■ **EXTRAIT DE TEXTE**
Je pencherais pour une évolution différente. La F.I.N.A. a plus à perdre que les nageurs, en termes de prestige. Le message dont elle a usé, selon lequel elle travaille pour le bien-être collectif, ne passera plus aussi bien. Solidaires et déterminés, les nageurs pourraient obtenir un succès éclatant, car sans eux, les organisations, FINA ou pas, ne représenteront plus que des coquilles vides.

La force des nageurs impliqués — c’est qu’ils n’ont trop rien à perdre à partir du moment où ils restent « dans les clous » et dans leur stratégie. Ils n’ont guère besoin de monter au créneau : qui peut les obliger à répondre à l’invitation de la F.I.N.A., à s’embarquer dans ses « séries », s’ils ne le désirent pas ? Qui même pourrait les empêcher d’accepter ces invitations et de lancer des opérations escargot au milieu des compétitions, dans les lignes d’eau ?

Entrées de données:
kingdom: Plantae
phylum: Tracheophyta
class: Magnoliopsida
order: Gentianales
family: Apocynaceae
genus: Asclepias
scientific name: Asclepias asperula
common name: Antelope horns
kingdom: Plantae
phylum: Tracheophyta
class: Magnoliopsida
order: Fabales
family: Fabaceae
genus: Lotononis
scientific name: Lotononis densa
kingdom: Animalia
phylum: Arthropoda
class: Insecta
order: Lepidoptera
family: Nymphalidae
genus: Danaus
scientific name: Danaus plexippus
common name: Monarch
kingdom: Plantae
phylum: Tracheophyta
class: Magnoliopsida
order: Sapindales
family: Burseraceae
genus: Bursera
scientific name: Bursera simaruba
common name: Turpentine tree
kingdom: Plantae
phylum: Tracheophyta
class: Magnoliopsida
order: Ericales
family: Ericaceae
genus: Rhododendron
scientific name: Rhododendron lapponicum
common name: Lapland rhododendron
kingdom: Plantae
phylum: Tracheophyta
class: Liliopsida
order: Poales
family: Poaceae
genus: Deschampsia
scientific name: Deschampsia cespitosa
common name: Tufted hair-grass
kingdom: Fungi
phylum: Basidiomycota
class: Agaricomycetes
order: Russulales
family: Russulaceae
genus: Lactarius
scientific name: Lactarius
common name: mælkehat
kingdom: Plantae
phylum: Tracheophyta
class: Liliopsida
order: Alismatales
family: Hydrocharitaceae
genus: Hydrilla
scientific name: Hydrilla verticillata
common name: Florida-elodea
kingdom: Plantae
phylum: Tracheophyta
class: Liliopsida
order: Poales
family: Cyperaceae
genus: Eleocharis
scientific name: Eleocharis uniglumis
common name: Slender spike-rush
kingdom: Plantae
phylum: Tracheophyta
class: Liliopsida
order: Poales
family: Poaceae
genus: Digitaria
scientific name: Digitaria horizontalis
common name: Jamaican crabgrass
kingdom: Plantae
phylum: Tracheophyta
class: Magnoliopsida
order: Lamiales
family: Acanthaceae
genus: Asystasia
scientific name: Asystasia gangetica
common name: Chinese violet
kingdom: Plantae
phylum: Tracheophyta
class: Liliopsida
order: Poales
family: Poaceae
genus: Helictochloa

■ **CONSIGNE**
Résumez l'extrait en deux phrases, s'il vous plaît.

■ **RÉSULTAT DE L'EXERCICE**
Selon l'extrait, la F.I.N.A. a plus à perdre que les nageurs en termes de prestige, et des nageurs solidaires et déterminés pourraient obtenir un succès éclatant, car sans eux les organisations ne représenteraient plus que des coquilles vides. La force des nageurs tient à ce qu'ils n'ont pas grand-chose à perdre tant qu'ils restent dans leur stratégie, puisque personne ne peut les obliger à répondre à l'invitation de la F.I.N.A. ni les empêcher de lancer des opérations escargot au milieu des compétitions.